For a current project I need to debarcode MiSeq-sequenced amplicons that were generated by two rounds of PCR, each of which used a barcoded primer. I will use Qiime’s split_libraries.py for the second set of primers but I wanted a script that can iterate through the sequences, detect some conserved bits and chop out the left part of my sequences. I came across Brad Chapman’s post about such a script and wanted to try it out. It was great but slow. Can I make it faster?

The simple (only?) thing to do is to refactor the main script to allow parallelization. Brad has already switched from Biopythons’s SeqIO.parse() to the FastqGeneralIterator() which avoids the overhead of object creation and only parses the Fastq as a string. At each step in the iteration I should be able to shell out the work to an individual process, allowing me to use the multiprocessing module. After some failed efforts I got the following to work:

@click.command()
@click.option('--in_file', type=click.STRING)
@click.option('--out_file', type=click.STRING)
@click.option('--adaptor_seq', type=click.STRING)
@click.option('--num_errors', type=click.INT, default=1)
@click.option('--min_size', type=click.INT, default=1)
@click.option('--max_size', type=click.INT, default=None)
@click.option('--right_side', default=False)
@click.option('--ncpus', default=4)
def main(in_file, out_file, adaptor_seq, num_errors, min_size, max_size, right_side, ncpus):
    num_errors = int(num_errors)
    min_size = int(min_size)
    max_size = int(max_size) if max_size else None

    # create a pool of processing nodes
    p = multiprocessing.Pool(ncpus)
    # use partial to create a function needing only one argument
    fastqfunc = partial(process_fastq, adaptor_seq=adaptor_seq, num_errors=num_errors,
						min_size=min_size, max_size=max_size,right_side=right_side)

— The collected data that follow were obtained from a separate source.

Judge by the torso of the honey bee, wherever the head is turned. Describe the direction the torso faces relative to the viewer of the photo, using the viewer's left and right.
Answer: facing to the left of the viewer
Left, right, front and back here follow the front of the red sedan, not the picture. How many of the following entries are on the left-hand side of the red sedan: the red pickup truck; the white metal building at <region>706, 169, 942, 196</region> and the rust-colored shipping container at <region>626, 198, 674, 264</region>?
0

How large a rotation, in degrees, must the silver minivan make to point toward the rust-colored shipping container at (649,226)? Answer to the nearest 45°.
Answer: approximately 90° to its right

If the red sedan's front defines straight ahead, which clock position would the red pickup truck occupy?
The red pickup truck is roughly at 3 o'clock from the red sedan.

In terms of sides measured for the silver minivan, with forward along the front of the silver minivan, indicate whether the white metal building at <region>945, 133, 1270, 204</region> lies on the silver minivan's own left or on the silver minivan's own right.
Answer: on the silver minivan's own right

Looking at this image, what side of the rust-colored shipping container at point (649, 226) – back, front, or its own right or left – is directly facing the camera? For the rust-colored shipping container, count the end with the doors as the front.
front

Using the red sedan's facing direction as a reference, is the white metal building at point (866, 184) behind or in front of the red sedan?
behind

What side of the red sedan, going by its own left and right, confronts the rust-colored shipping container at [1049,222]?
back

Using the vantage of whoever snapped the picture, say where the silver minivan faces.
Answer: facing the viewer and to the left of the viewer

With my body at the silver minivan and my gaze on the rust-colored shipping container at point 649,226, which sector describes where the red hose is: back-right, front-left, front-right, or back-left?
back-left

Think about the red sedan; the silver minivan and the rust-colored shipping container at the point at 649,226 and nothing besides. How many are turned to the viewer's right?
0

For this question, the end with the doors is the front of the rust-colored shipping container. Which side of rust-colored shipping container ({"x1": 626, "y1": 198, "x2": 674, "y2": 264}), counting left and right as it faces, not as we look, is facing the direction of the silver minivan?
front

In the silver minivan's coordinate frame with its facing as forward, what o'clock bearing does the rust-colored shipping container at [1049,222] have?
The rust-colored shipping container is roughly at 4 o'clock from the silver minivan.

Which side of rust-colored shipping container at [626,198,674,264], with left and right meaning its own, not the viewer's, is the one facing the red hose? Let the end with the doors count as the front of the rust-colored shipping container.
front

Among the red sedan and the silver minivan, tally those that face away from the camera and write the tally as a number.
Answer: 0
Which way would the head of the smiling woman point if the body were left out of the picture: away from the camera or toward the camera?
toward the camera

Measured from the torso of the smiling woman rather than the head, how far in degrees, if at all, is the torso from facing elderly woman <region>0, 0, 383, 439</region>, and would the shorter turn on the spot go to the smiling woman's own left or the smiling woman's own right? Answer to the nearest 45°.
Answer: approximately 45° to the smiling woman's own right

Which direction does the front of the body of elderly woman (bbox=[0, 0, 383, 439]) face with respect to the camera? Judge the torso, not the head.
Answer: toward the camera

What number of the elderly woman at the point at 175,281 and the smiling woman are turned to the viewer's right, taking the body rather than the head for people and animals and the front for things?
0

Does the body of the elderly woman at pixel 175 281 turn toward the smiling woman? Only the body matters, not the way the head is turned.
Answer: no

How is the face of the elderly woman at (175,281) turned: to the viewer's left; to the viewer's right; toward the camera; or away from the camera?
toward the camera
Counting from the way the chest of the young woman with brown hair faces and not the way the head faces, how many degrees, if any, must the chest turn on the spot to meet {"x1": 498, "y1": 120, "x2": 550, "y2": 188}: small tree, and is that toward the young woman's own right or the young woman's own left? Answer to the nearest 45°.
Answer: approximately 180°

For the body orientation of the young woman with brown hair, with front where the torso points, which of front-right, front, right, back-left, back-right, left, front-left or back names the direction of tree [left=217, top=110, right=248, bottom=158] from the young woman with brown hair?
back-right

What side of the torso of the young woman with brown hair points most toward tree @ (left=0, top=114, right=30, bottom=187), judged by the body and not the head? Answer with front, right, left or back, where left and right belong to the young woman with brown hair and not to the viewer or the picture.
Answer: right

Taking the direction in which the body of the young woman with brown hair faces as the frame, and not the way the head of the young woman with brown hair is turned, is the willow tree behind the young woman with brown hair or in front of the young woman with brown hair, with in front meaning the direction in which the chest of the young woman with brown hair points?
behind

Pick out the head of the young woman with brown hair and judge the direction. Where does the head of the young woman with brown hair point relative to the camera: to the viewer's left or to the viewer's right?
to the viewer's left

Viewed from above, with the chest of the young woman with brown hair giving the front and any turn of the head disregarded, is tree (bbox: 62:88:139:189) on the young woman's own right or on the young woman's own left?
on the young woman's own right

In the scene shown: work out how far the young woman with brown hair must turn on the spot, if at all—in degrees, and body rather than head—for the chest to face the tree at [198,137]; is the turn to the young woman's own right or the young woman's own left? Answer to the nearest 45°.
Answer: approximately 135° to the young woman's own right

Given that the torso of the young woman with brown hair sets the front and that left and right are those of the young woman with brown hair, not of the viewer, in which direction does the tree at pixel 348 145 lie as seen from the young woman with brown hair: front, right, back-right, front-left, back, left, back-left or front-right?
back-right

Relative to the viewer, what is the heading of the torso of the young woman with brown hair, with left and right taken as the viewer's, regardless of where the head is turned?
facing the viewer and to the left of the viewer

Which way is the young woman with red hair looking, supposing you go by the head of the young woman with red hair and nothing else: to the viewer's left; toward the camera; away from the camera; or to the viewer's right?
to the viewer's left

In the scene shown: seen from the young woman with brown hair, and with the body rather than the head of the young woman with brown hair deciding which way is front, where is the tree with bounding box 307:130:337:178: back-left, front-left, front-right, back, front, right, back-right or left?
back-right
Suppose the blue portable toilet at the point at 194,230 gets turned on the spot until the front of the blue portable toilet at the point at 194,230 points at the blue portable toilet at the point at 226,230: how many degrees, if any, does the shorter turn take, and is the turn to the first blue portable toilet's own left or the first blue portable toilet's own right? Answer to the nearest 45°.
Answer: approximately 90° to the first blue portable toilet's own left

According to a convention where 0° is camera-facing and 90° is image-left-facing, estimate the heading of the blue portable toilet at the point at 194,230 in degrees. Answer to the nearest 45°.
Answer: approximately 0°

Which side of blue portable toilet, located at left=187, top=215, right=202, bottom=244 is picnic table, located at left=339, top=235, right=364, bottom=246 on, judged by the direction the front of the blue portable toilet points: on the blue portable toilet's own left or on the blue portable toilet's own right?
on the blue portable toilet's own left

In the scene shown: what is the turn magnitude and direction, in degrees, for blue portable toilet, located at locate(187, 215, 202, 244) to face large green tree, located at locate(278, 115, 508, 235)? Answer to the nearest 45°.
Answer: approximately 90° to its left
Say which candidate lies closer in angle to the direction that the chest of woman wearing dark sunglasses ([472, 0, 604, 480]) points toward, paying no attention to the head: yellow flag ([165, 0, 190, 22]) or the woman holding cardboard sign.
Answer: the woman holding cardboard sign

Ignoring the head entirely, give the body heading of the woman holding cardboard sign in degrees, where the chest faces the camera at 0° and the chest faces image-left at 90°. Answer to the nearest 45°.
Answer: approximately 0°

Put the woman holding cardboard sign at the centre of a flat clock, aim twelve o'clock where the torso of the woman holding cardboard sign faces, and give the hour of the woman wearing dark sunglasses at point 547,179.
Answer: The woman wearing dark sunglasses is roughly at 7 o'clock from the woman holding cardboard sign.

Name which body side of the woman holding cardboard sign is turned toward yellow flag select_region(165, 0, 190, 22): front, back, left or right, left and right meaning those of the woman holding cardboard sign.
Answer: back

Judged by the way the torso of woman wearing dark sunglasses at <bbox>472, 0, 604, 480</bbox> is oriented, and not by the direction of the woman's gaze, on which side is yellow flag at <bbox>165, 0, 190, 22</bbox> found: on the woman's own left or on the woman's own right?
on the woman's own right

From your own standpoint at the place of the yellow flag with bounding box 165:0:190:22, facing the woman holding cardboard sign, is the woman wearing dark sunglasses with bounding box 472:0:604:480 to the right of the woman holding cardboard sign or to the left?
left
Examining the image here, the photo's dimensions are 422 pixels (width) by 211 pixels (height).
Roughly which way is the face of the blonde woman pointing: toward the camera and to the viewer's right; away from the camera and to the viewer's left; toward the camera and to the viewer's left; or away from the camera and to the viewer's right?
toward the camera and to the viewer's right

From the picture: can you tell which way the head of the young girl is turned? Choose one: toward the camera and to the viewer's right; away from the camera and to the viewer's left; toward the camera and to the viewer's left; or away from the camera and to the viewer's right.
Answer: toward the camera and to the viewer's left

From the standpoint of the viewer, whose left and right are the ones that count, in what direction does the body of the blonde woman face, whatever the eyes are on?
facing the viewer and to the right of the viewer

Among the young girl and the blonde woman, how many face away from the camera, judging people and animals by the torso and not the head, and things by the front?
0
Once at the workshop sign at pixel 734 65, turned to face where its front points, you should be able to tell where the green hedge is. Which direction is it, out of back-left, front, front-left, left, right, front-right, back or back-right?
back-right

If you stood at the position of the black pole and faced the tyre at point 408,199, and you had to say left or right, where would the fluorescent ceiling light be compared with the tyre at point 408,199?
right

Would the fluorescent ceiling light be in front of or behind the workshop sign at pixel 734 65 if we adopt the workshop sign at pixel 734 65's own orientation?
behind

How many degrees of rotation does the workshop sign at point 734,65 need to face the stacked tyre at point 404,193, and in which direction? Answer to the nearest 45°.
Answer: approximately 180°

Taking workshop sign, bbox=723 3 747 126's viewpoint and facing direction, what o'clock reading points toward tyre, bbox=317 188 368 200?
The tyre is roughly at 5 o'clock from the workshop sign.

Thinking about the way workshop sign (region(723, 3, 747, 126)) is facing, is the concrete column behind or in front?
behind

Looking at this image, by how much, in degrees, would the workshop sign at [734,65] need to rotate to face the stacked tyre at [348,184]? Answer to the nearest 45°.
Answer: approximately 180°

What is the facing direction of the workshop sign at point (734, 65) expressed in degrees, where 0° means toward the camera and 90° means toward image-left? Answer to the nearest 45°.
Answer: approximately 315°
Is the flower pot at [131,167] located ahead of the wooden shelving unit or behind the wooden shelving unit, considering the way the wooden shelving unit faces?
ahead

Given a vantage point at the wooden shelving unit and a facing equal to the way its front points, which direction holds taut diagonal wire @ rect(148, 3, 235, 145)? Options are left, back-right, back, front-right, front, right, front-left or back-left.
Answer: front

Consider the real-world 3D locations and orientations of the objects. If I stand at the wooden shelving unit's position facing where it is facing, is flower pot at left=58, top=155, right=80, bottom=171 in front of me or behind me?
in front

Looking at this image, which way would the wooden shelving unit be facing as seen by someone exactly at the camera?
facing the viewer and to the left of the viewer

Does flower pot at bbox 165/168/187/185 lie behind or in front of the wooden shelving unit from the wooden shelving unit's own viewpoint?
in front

    #open and process the files by shelling out each fastq record to the pool
    with open(in_file) as in_handle:
        with open(out_file, "w") as out_handle:
		    # fastqs is an iterator over each fastq record in the file
            fastqs = (rec for rec in FastqGeneralIterator(in_handle))
			# results are an iterated map of the fastqfunc against each fastq
            results = p.imap(fastqfunc, fastqs)
			# iterate through the resutls and write them to the same file
            for result in results:
                out_handle.write(str(result))

There are basically three things in this script that are different from Brad’s original:

I create a pool of processes using multiprocessing.Pool that I will use to process individual fastq data. This can be scaled by the ncpus argument to scale to however many cpus you have. Its now trivially easy to scale (on your local computer, at least).
I have a multi-arity function called process_fastq that handles the work. However, it requires six arguments and I can only pass a single-arity function to pool.imap. To get around this problem, I used the partial function from the functools library to make a new function, fastfunc, to which I have passed all the arguments except the data. Now I can use p.imap to map fastfunc to each fastq using all the processes in the pool.
I added click for handling the input args. This library is simple and sweet. I am now using it for all my python programs that are destined for the command line. click makes it easy to put all of your control logic at the site where you call the function. In this example, all of logic of iterating and pooling is done in one place and the processing of individual fastqs is done elsewhere. To me this makes it straightforward to understand whats going on and to allow reuse/modularity down the line. If I have a different process that needs to be performed? Swap out the processing function and modify the cli-args if neccessary.

This works nicely so far, and I can run data on our cluster and easily achieve parallel processing for my data. Its available as a gist here. In this particlar case I need to check for sequences on the ends of my files but for fast, simple manipulation of fastq files I came across a few nice toolkits for fastq processing: fastq-tools, fastx-toolkit, and seqtk.